Saturday, October 15, 2011

Between Here and April - Deborah Copaken Kogan

Synopsis from B&N: When a deep-seated memory suddenly surfaces, Elizabeth Burns becomes obsessed with the long-ago disappearance of her childhood friend April Cassidy. Driven to investigate, Elizabeth discovers a thirty-five-year-old newspaper article revealing the details that had been hidden from her as a child—shocking revelations about April's mother, Adele.



Elizabeth, now herself a mother, seeks out anyone who might help piece together the final months, days, and hours of this troubled woman's life, but the answers yield only more questions. And those questions lead back to Elizabeth's own life: her own compromised marriage, her increasing self-doubt and dissatisfaction, and finally, a fearsome reckoning with what it means to be a wife and mother.
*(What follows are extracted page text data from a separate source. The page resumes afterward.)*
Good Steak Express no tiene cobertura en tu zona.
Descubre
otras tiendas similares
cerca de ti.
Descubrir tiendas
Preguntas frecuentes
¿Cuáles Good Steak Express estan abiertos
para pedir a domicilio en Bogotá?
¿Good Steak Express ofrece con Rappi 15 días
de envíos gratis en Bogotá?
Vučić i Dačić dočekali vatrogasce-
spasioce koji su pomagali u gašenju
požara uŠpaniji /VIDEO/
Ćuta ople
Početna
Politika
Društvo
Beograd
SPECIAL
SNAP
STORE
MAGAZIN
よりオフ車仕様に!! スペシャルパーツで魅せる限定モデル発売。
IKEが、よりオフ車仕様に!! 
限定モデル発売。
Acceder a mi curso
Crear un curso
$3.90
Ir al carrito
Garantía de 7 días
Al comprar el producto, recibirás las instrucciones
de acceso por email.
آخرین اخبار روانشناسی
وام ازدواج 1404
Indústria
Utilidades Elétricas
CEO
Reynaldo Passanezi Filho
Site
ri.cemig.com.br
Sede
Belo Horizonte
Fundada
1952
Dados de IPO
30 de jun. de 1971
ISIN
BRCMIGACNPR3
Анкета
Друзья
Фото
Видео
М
Book club book for October.

I have never thought much about depression and suicide as a mother. When I have, my thoughts have (honestly) been toward what a horrible mother the woman must have been. This book challenged me to look at it all differently – through the lens of overwhelming motherhood. Not that it ever makes it okay. But more that there should be compassion on some level.

Joyce Meyer always says that “Hurting people hurt people.” How true is that in these instances.

The story was well-told (although, again, I could have done without the same language and sexuality that seems to pervade modern fiction) through the eyes of Elizabeth Burns.